Island of Tiree, Outer Hebrides
If you are looking to get away from it all and fancy having white sands and turquoise waters all to yourself, it couldn’t get much better than the isolated wilderness of the Hebrides. This area receives wind from the Atlantic but is also strangely the sunniest place in the UK. It is also full of rare species such as puffins, golden eagles, basking sharks and whales.
Sitting on the outskirts of Edinburgh, Portobello’s beautiful beach is the focal point of a short, simple walk around this vibrant town.

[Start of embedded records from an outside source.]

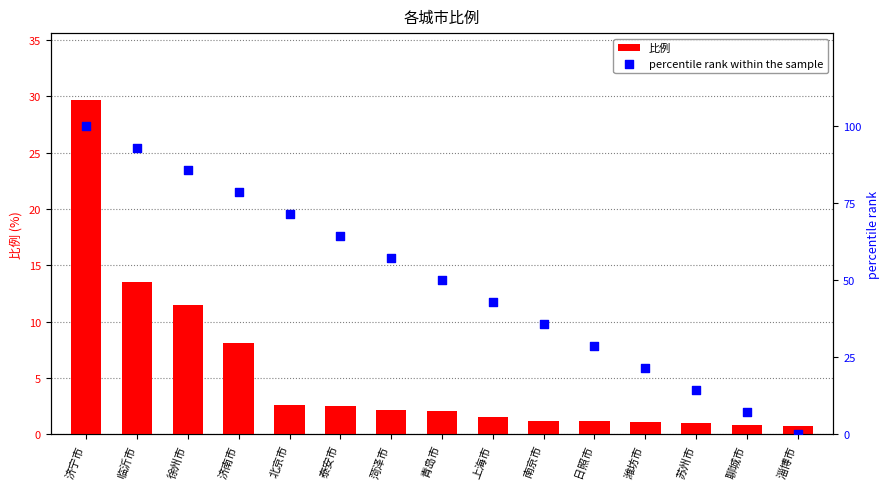

At which category is the sum across all series the highest?

济宁市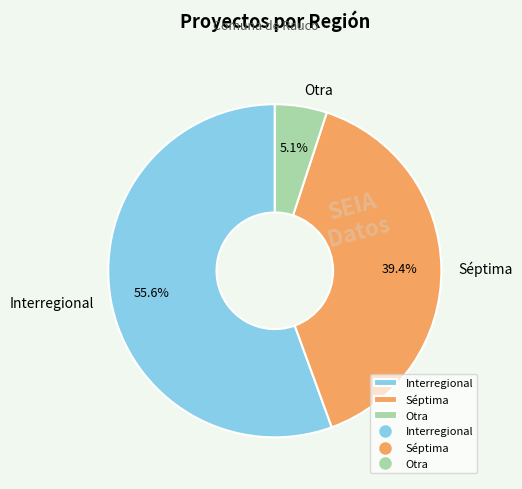

What percentage is the Séptima slice, to the nearest percent?

39%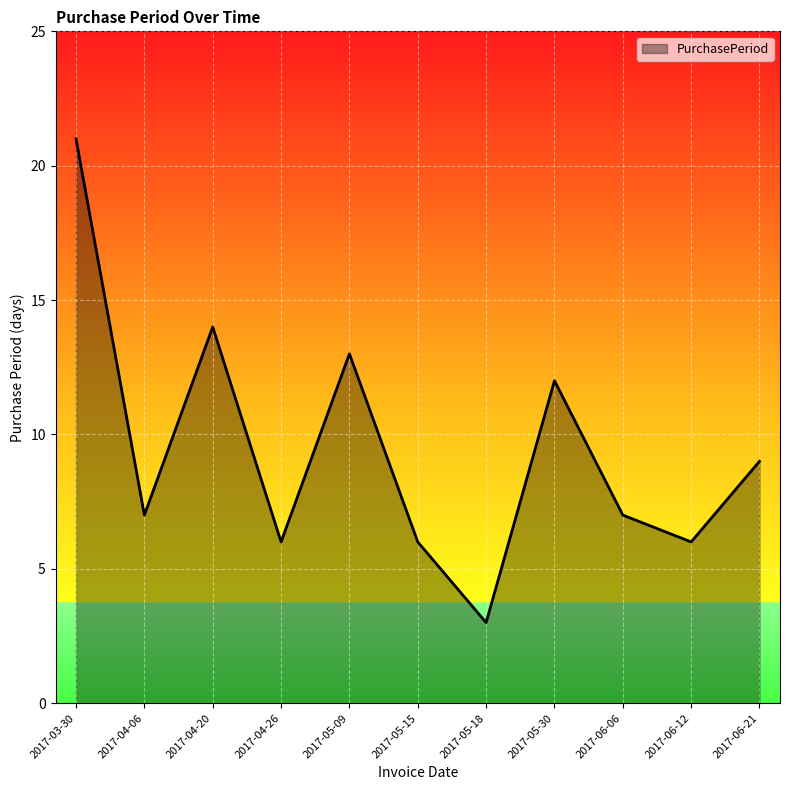

What is the ratio of the value at 2017-03-30 to the value at 2017-05-18?

7.0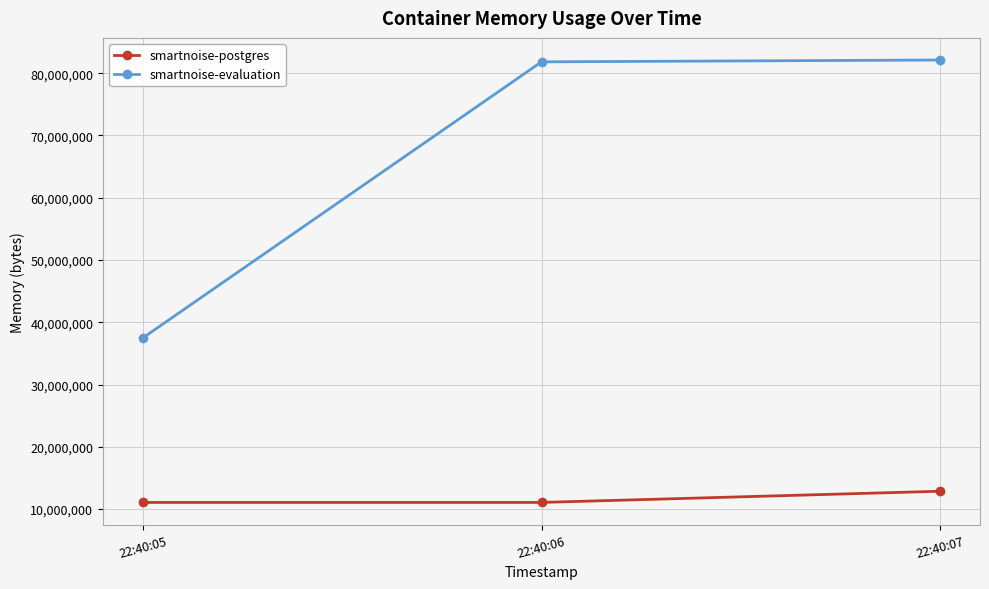

The smartnoise-postgres series shows 11063296 at 22:40:06. True or false?

True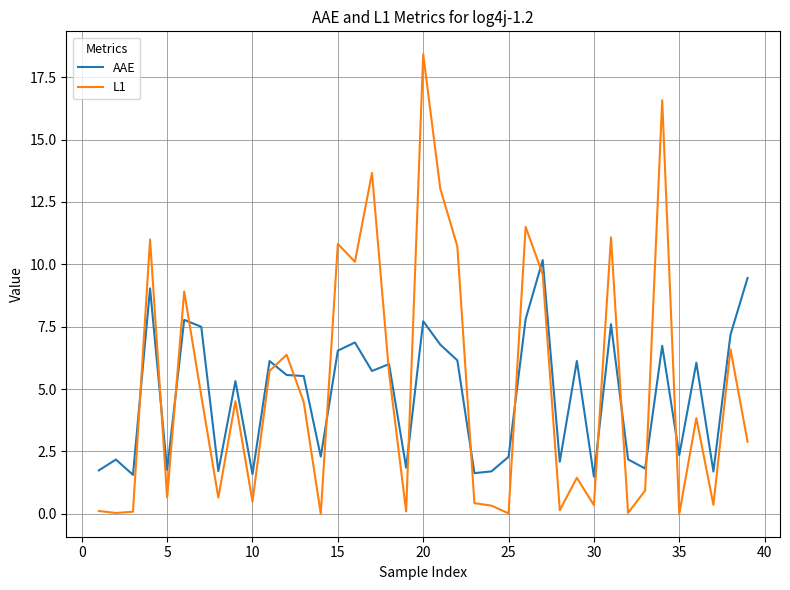

Does the chart have visible grid lines?

Yes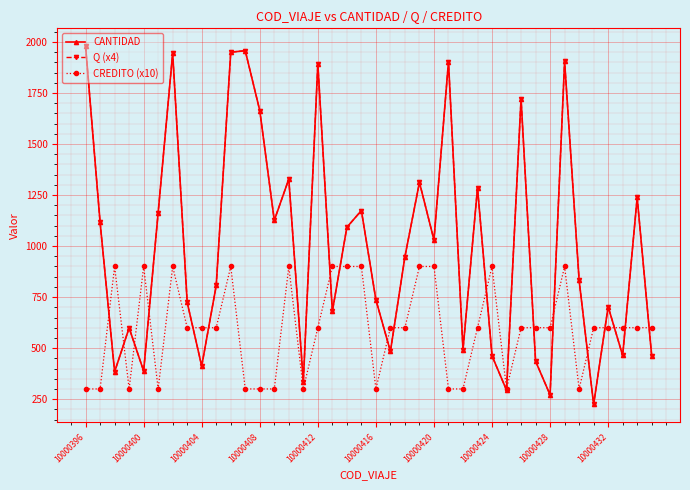

What is the smallest value displayed?

224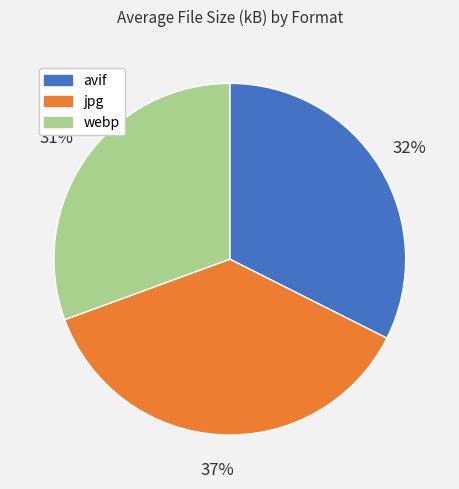

What is the largest slice in the pie chart?

jpg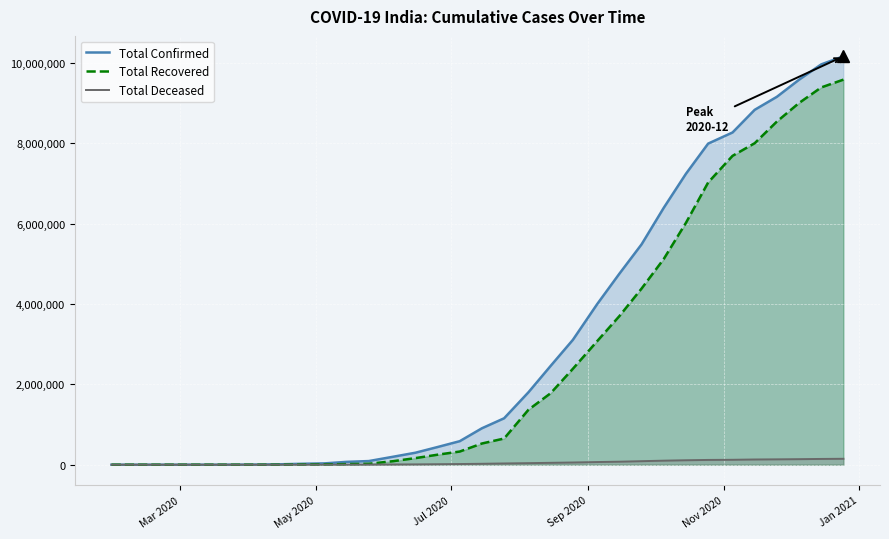

Which series has the largest range (max minus min)?

Total Confirmed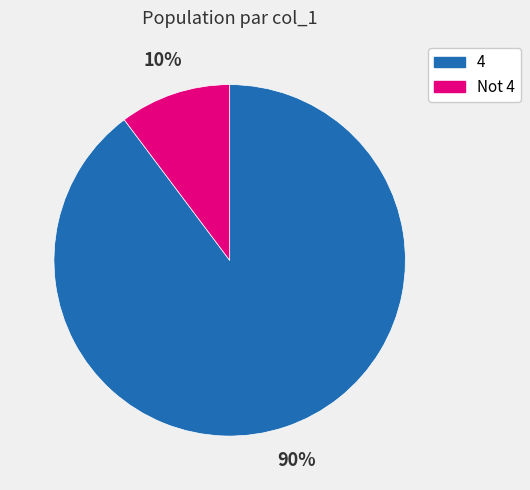

Rank the categories by value from highest to lowest.

4, Not 4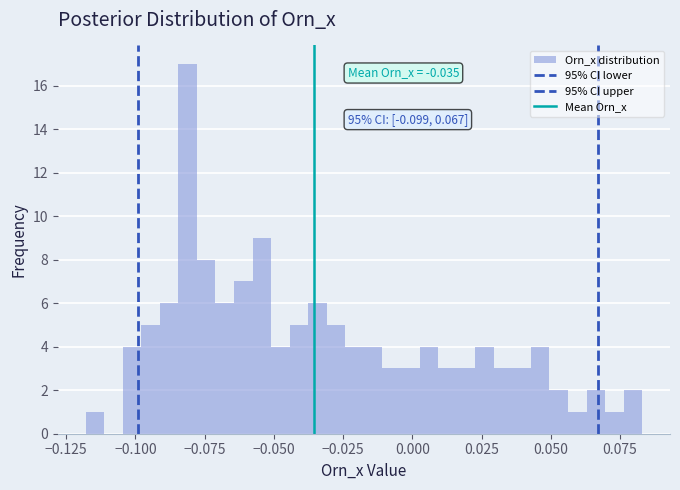

Read against the x-axis, roughly where is the centre of the tallest bar?

-0.080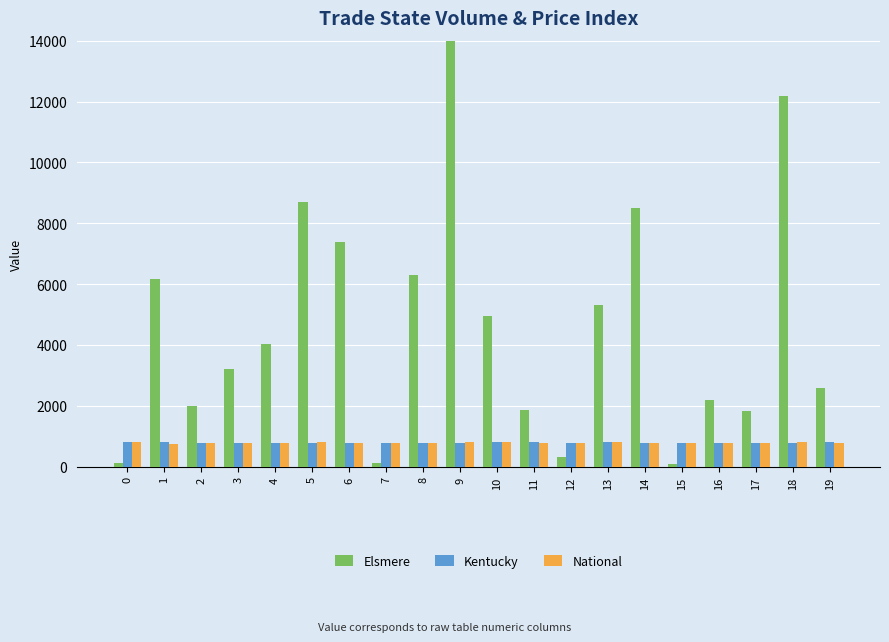

What is the sum of the Kentucky values at 8 and 14?

1563.0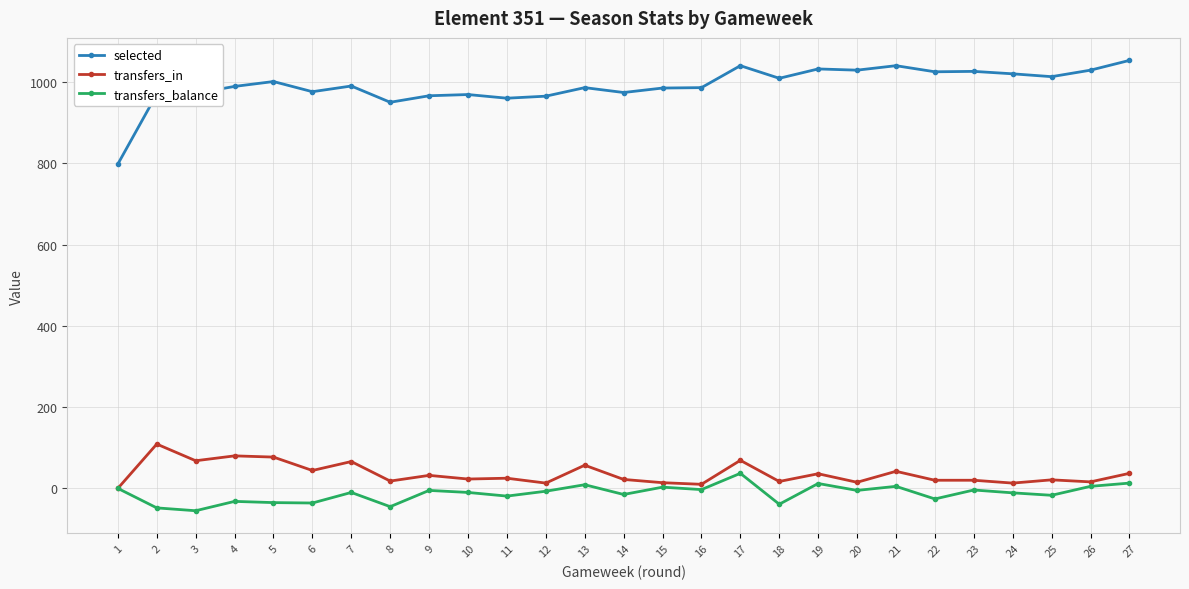

At which category does transfers_in reach its first local peak?

2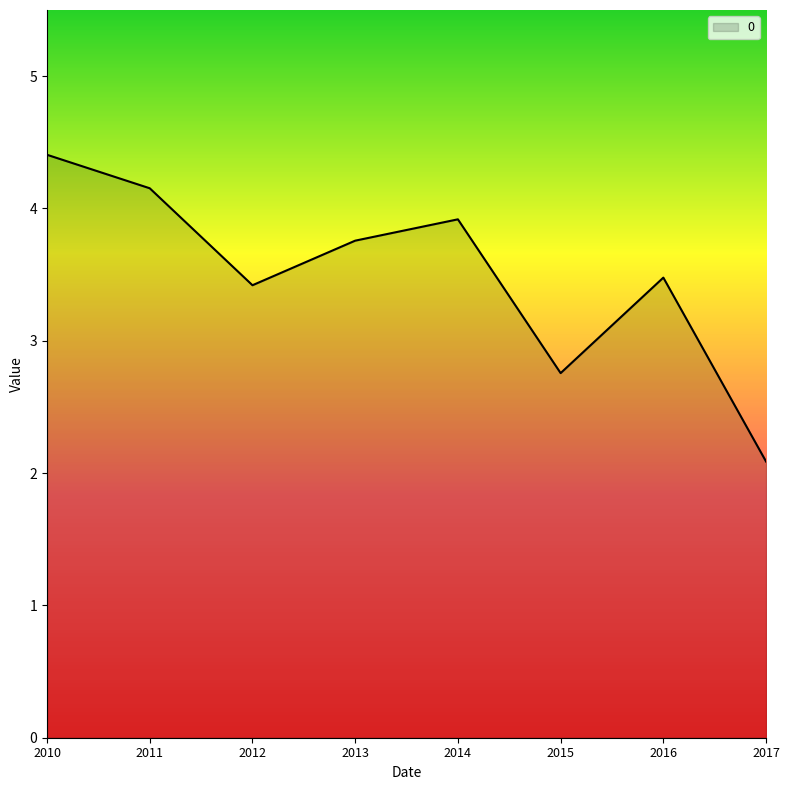

How many categories are shown in the chart?

8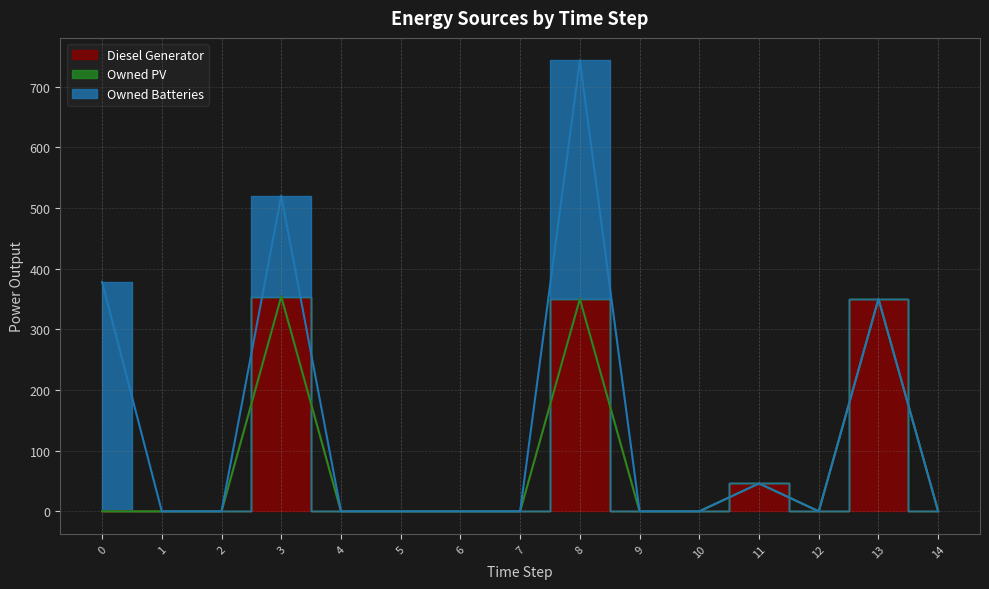

What is the difference between the second highest and second lowest values in the Diesel Generator series?

350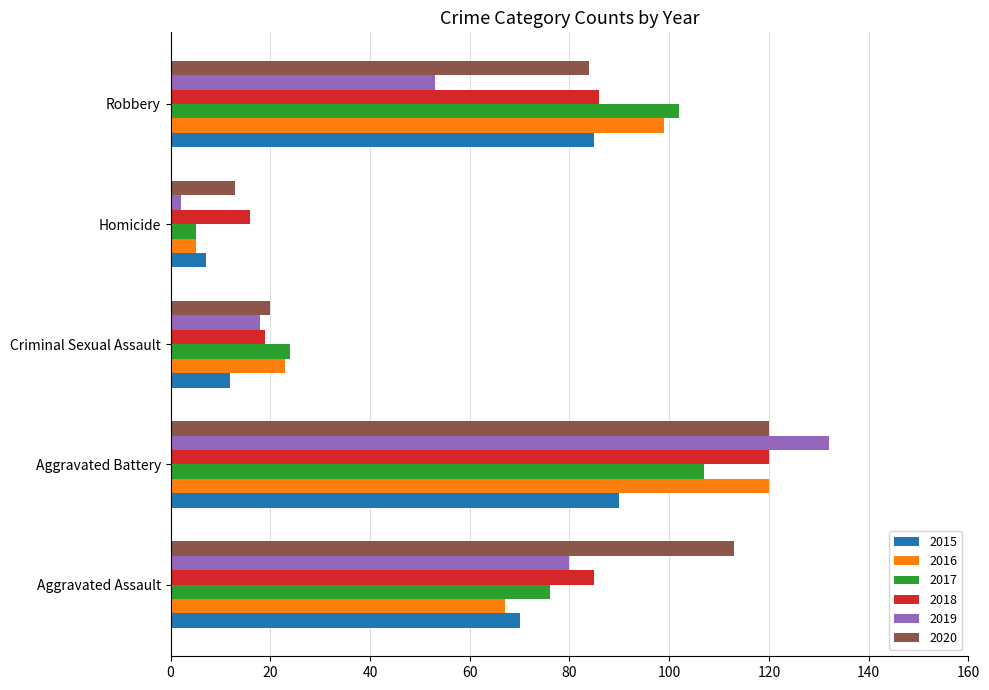

What is the average value of the 2017 series?

63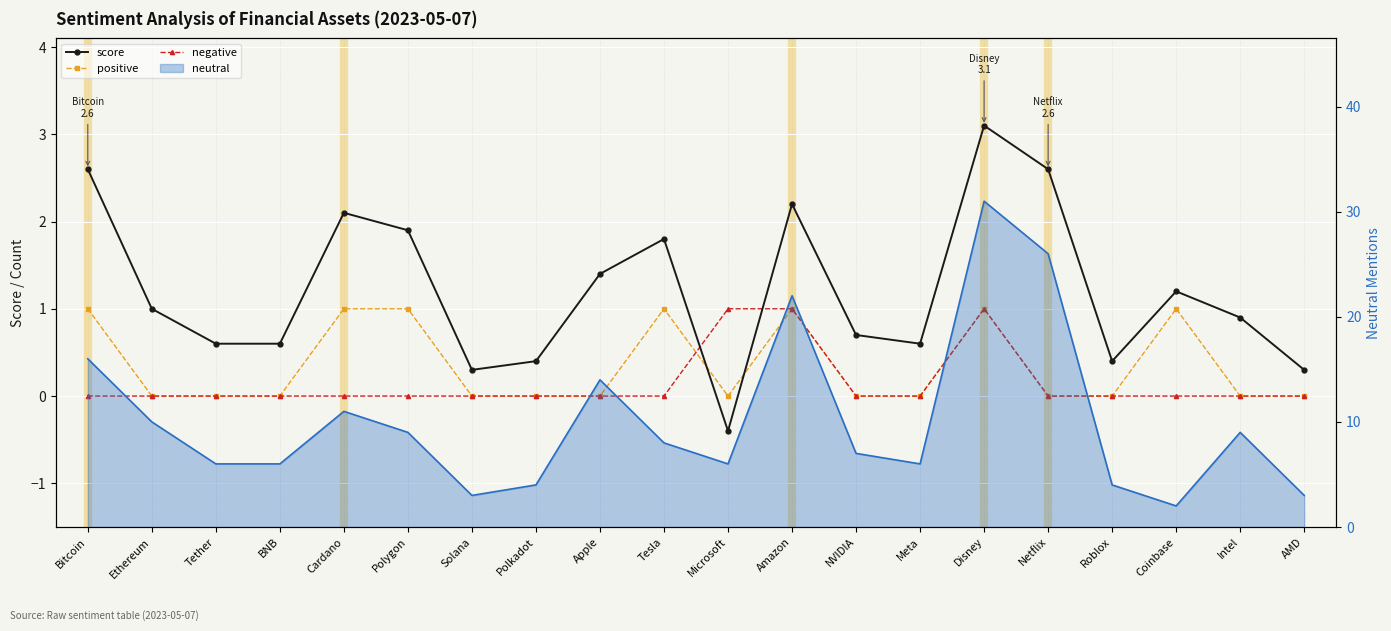

What is the minimum value shown in the chart?

-0.4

Having been a popular haunt for many centuries with seamen and smugglers, Portobello reinvented itself in the early 1800s as a fashionable spa town, after a number of mineral wells were discovered. This led to the town becoming the preferred location of Edinburgh’s wealthy middle classes, who spent their weekends and holidays here, taking advantage of the beautiful beach, relaxing spas and water baths.
Best walks in Northern Ireland
Downhill Strand, Londonderry
From Downhill Strand, the sight of Mussenden Temple teetering on a blustery cliff edge is an incongruous one – the circular neo-classical building more at home in sun-kissed Rome than Northern Ireland’s wild Causeway Coast
Discover wild shores, muscular mountains, surfing seabirds and an 18th-century Italian-style temple on Northern Ireland’s Causeway Coast.
Murlough National Nature Reserve, County Down
Situated 3.5 miles north-east of the coastal town of Newcastle in County Down, Murlough National Nature Reserve is a wildlife-watchers’ dream.
Its range of habitats play host to a vast diversity of flora and fauna, and the long, sandy beach is the focal point of a fantastic walk, overlooked by the iconic Mourne Mountains.